Whatever we do on the M&A side also, it is going to be completely a value accretive.
Got it. And, just to, confirm, in terms of molecules, we mentioned there are five molecules phase III. is it correct?
Correct, yes.
Okay. And then lastly, just, since the open offer has been concluded, what would be our total stake, if you could highlight after the open offer is the tendering process has been done?
Currently, we are still waiting for the...
The merchant banker has to give the final data. We don't know as of now, it is not closed. Even though it is closed for the, you know, surrendering, we need to get the data from merchant banker, then only we'll be able to... We are working on it.
We are just still waiting for the final consolidated report, and once we receive, we'll certainly share with some comment shape to all of you.
Sure, sir. Just lastly, since I think we in in Suven, as earlier, also participant asked, and we understand it's a more of intermediate, intermediate supplier to the innovators. And, you know, even the erstwhile management has spoken about migrating towards API for innovators, which is far more value accretive business for Suven.

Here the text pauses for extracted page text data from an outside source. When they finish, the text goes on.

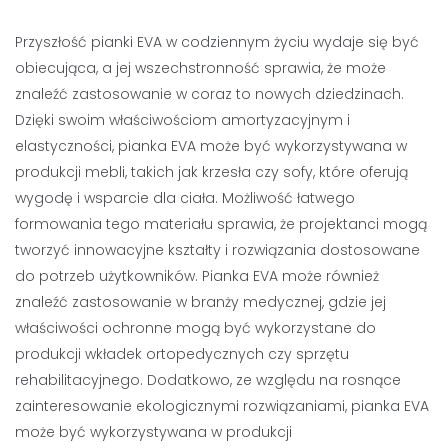
Przyszłość pianki EVA w codziennym życiu wydaje się być
obiecująca, a jej wszechstronność sprawia, że może
znaleźć zastosowanie w coraz to nowych dziedzinach.
Dzięki swoim właściwościom amortyzacyjnym i
elastyczności, pianka EVA może być wykorzystywana w
produkcji mebli, takich jak krzesła czy sofy, które oferują
wygodę i wsparcie dla ciała. Możliwość łatwego
formowania tego materiału sprawia, że projektanci mogą
tworzyć innowacyjne kształty i rozwiązania dostosowane
do potrzeb użytkowników. Pianka EVA może również
znaleźć zastosowanie w branży medycznej, gdzie jej
właściwości ochronne mogą być wykorzystane do
produkcji wkładek ortopedycznych czy sprzętu
rehabilitacyjnego. Dodatkowo, ze względu na rosnące
zainteresowanie ekologicznymi rozwiązaniami, pianka EVA
może być wykorzystywana w produkcji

What's your take on that, and, where are we in that process of value migration from intermediates who's supplying APIs to innovators?

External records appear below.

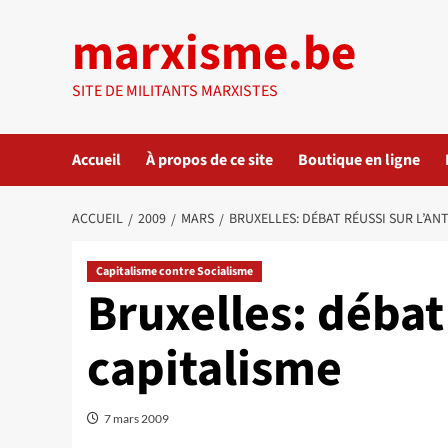
Aller
marxisme.be
au
contenu
SITE DE MILITANTS MARXISTES
Accueil
À propos de ce site
Boutique en ligne
ACCUEIL
2009
MARS
BRUXELLES: DÉBAT RÉUSSI SUR L’AN
Capitalisme contre Socialisme
Bruxelles: débat 
capitalisme
7 mars 2009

We are quite excited and happy to inform you that that plan is, is still active. As you must have followed the previous conversations, innovator has to come back to us by auditing our facilities and completing certain formalities. That is still on, and we are quite hopeful that soon we will get into the graduation of supplying from intermediate to API, and we hope that we should see one such example in near term.
Great, sir. Nice to hear that from you, and all the best, for the upcoming years.
Thank you.
Thank you. Next question is from Varun Bang, from Bryanston Investments . Please go ahead.
Yeah, thank you for the opportunity. All my questions have been answered. Just, in addition to the previous question, as and when this API, or let's say, forward or backward integration activity starts, would it be on an experimental basis, or it will be a full-fledged and good value business for us? How should one look at it?
If you are asking about graduation of a CDMO on pharma side from intermediate to API, it is a commercial molecule. By the innovator, it is going to be a long-term project. Hello? Hello.
Yes. Yeah, so would it be a good value business, or let's just-
Yes, it is, it is going to be very value accretive, and it's going to be commercial, and it is going to be very long term. As you know, the pattern cycle goes on.
Understood. Thanks.
Thank you.
Thank you. Ladies and gentlemen, that will be our last question for today. We now have the conference back to the management for the closing comments. Thank you, and over to you.
Thank you everyone for your time. If any questions are unanswered, please reach out to the investor relations team at Cohance IR. Thanks a lot, and wish you all a very happy Diwali!
Thank you very much. Ladies and gentlemen, on behalf of Suven Pharmaceuticals Limited, that concludes this conference. Thank you for joining us. You may now disconnect your lines. Thank you.